Scottish economic bulletin: April 2024

Provides a summary of latest key economic statistics, forecasts and analysis on the Scottish economy.

Business Conditions

Business activity has strengthened at the start of the year, however investment intentions remain subdued.

Business Activity

  • The Purchasing Managers Index (PMI) business survey indicates that business activity in Scotland’s private sector has strengthened at the start of the year and increased for the second consecutive month in February (52.1). There was partly underpinned by an increase in new orders for the first time in eight months (51.7), however this was driven by growth in the services sector while manufacturing activity continued to weaken, though to a lesser extent than in recent months.[4]
  • Reflecting the pick-up in activity, business optimism for the year ahead rose to an 11-month high, with reports indicating hopes of improved economic conditions underpinning expectations.

Business Concerns

  • Reporting of key business concerns have continued to converge through the first quarter of the year as inflationary pressures have eased and increased expectations for improved trading conditions for the year ahead have emerged.
  • The Business Insights and Conditions Survey (BICS) for April indicates that businesses concerns around energy prices (12.2%) and inflation of goods and services (10.5%) have stabilised in recent months following their downward trend over 2023 and have converged with wider concerns of falling demand (12.5%) and competition with other UK businesses (9.1%).[5]
  • The fall in the share of businesses reporting falling demand of goods and services in recent months potentially reflects the improvement in business activity at the start of the year. Concerns regarding interest rates eased over the second half of 2023 likely reflecting increased expectations that interest rates may fall during the coming year and have broadly stabilised at the start of 2024, increasing slightly over the recent month to 5.2%.

Business Costs

  • At a headline level, producer input prices continued to decline in February on an annual basis for a ninth consecutive month, which is feeding through to significantly lower rates of output price inflation. The input price index fell 2.7% on an annual basis in February, while producer output prices rose 0.4%. [6]
  • Overall, input and output price levels have been relatively more stable since June 2023, albeit they are significantly higher than at the start of 2021 (c. +25%) prior to the spike in inflation.
  • The largest downward contributions to the annual input inflation rate for producers in February came from inputs of chemicals (-7.4%, up from -8.4%) and other parts and equipment (0.1%, down from 0.6%).

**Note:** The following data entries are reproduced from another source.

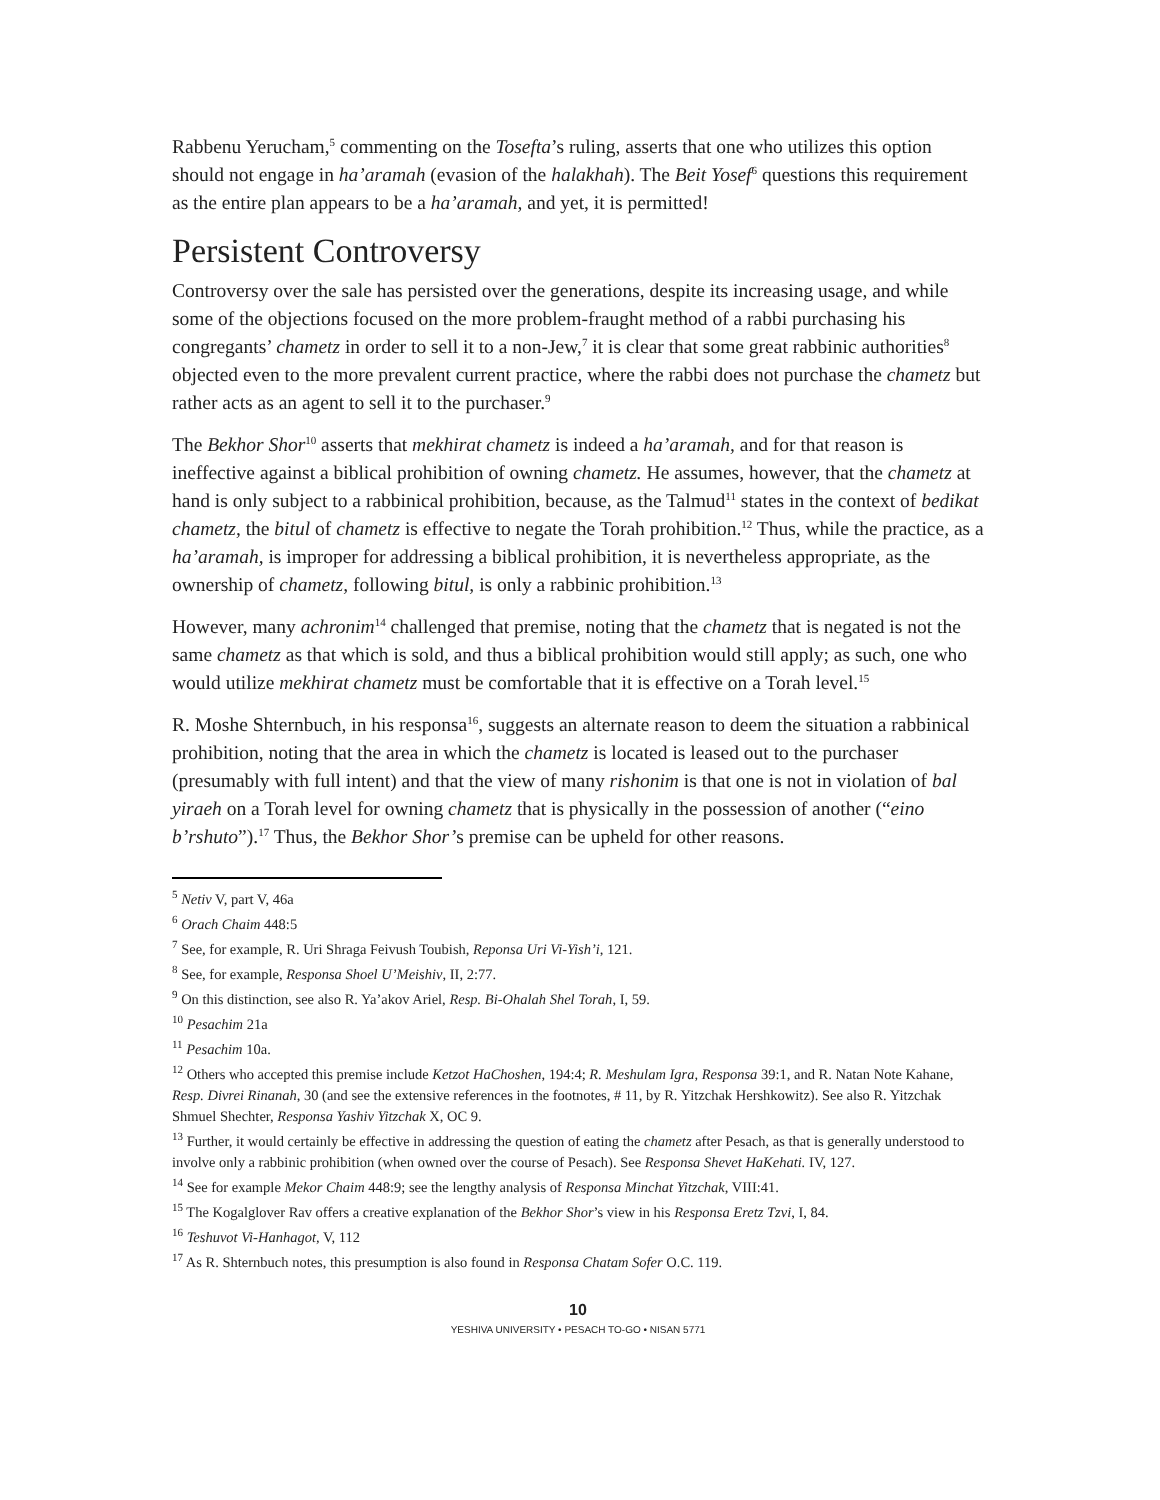Rabbenu Yerucham,<sup>5</sup> commenting on the Tosefta’s ruling, asserts that one who utilizes this option should not engage in ha’aramah (evasion of the halakhah). The Beit Yosef<sup>6</sup> questions this requirement as the entire plan appears to be a ha’aramah, and yet, it is permitted!
Persistent Controversy
Controversy over the sale has persisted over the generations, despite its increasing usage, and while some of the objections focused on the more problem-fraught method of a rabbi purchasing his congregants’ chametz in order to sell it to a non-Jew,<sup>7</sup> it is clear that some great rabbinic authorities<sup>8</sup> objected even to the more prevalent current practice, where the rabbi does not purchase the chametz but rather acts as an agent to sell it to the purchaser.<sup>9</sup>
The Bekhor Shor<sup>10</sup> asserts that mekhirat chametz is indeed a ha’aramah, and for that reason is ineffective against a biblical prohibition of owning chametz. He assumes, however, that the chametz at hand is only subject to a rabbinical prohibition, because, as the Talmud<sup>11</sup> states in the context of bedikat chametz, the bitul of chametz is effective to negate the Torah prohibition.<sup>12</sup> Thus, while the practice, as a ha’aramah, is improper for addressing a biblical prohibition, it is nevertheless appropriate, as the ownership of chametz, following bitul, is only a rabbinic prohibition.<sup>13</sup>
However, many achronim<sup>14</sup> challenged that premise, noting that the chametz that is negated is not the same chametz as that which is sold, and thus a biblical prohibition would still apply; as such, one who would utilize mekhirat chametz must be comfortable that it is effective on a Torah level.<sup>15</sup>
R. Moshe Shternbuch, in his responsa<sup>16</sup>, suggests an alternate reason to deem the situation a rabbinical prohibition, noting that the area in which the chametz is located is leased out to the purchaser (presumably with full intent) and that the view of many rishonim is that one is not in violation of bal yiraeh on a Torah level for owning chametz that is physically in the possession of another (“eino b’rshuto”).<sup>17</sup> Thus, the Bekhor Shor’s premise can be upheld for other reasons.
<sup>5</sup> Netiv V, part V, 46a
<sup>6</sup> Orach Chaim 448:5
<sup>7</sup> See, for example, R. Uri Shraga Feivush Toubish, Reponsa Uri Vi-Yish’i, 121.
<sup>8</sup> See, for example, Responsa Shoel U’Meishiv, II, 2:77.
<sup>9</sup> On this distinction, see also R. Ya’akov Ariel, Resp. Bi-Ohalah Shel Torah, I, 59.
<sup>10</sup> Pesachim 21a
<sup>11</sup> Pesachim 10a.
<sup>12</sup> Others who accepted this premise include Ketzot HaChoshen, 194:4; R. Meshulam Igra, Responsa 39:1, and R. Natan Note Kahane, Resp. Divrei Rinanah, 30 (and see the extensive references in the footnotes, # 11, by R. Yitzchak Hershkowitz). See also R. Yitzchak Shmuel Shechter, Responsa Yashiv Yitzchak X, OC 9.
<sup>13</sup> Further, it would certainly be effective in addressing the question of eating the chametz after Pesach, as that is generally understood to involve only a rabbinic prohibition (when owned over the course of Pesach). See Responsa Shevet HaKehati. IV, 127.
<sup>14</sup> See for example Mekor Chaim 448:9; see the lengthy analysis of Responsa Minchat Yitzchak, VIII:41.
<sup>15</sup> The Kogalglover Rav offers a creative explanation of the Bekhor Shor’s view in his Responsa Eretz Tzvi, I, 84.
<sup>16</sup> Teshuvot Vi-Hanhagot, V, 112
<sup>17</sup> As R. Shternbuch notes, this presumption is also found in Responsa Chatam Sofer O.C. 119.
10
YESHIVA UNIVERSITY • PESACH TO-GO • NISAN 5771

Domestic food input prices have also continued to fall on an annual basis (-2.4%), however imported food input price inflation has remained positive (0.5%, down from 4.3%), alongside fuel inputs (6.1%, down from 10.5%).
  • Looking at a broader range of input costs across the manufacturing and services sectors, PMI business survey data indicates that input prices continued to rise in February, however the pace of input cost inflation in recent months has returned to around its lowest rates since the start of 2021.
  • In terms of the feed through to output prices, BICS data show that many businesses are not considering raising prices in April (31.1%). However, it also provides insights on which costs remain the most challenging to absorb, with the main factor of considered price rises being labour costs (42.3%), followed by energy prices (23.9%) and raw material prices (23.7%).
  • Over March and April, around 8% of businesses reported that transportation or haulage costs are causing business to consider raising prices. This potentially partially reflects the increase in shipping and supply chain costs and delivery times that businesses are facing due to the attacks on commercial shipping in the Red Sea and the rerouting of shipping routes from Asia to Europe round the Cape of Good Hope rather than through the Suez Canal.
  • There remains uncertainty over the persistence and impacts of the current supply chain disruption. BICS data show that only 5.1% of businesses in February experienced global supply chain disruption, remaining below the average for the past year (7.5%), however this is higher in the manufacturing sector (11.1%), which is particularly exposed to this disruption.

Business Investment

  • The combination of business concerns around demand, cost pressures and higher interest rates continues to weigh on business investment decision making.
  • BICS data for January show that capital expenditure expectations have moderated over the past year with 15% of respondents expecting their capital expenditure to increase over the next three months (down from 21.3% in January 2023) while an increasing share of businesses expect their capital expenditure to stay the same (37.2% up from 33.3%). Furthermore, of those expecting to authorise capital expenditure, 43% report that it will be for replacements, with lower shares reporting to authorise capital expenditure to increase efficiency (14%), expand capacity (13%) or to use new technology (11%).
  • The Scottish Chambers of Commerce Quarterly Economic Indicator for the first quarter of 2024 also indicates a level of caution reporting that business investment trends remaining largely frozen. Over half of businesses (53%) reported no change to total investment and 52% no change to training investment.[7]

Business Optimism

  • Despite the challenging conditions continuing to face businesses, the recent pick-up in business activity and easing of some cost inflation pressures has been reflected in a further improvement in business optimism.
  • The PMI business survey data indicates that business optimism for the year ahead rose to an 11-month high in February, continuing its upward trend since the middle of 2023 amid business hopes of improved economic conditions.
  • BICS data for March indicates that most businesses expect their overall business performance to stay the same (41.6%) or increase (37.3%) over the coming year. On aggregate, this has remained broadly stable compared to the start of 2023, while the share of businesses expecting their performance to decrease has fallen to 5.6%.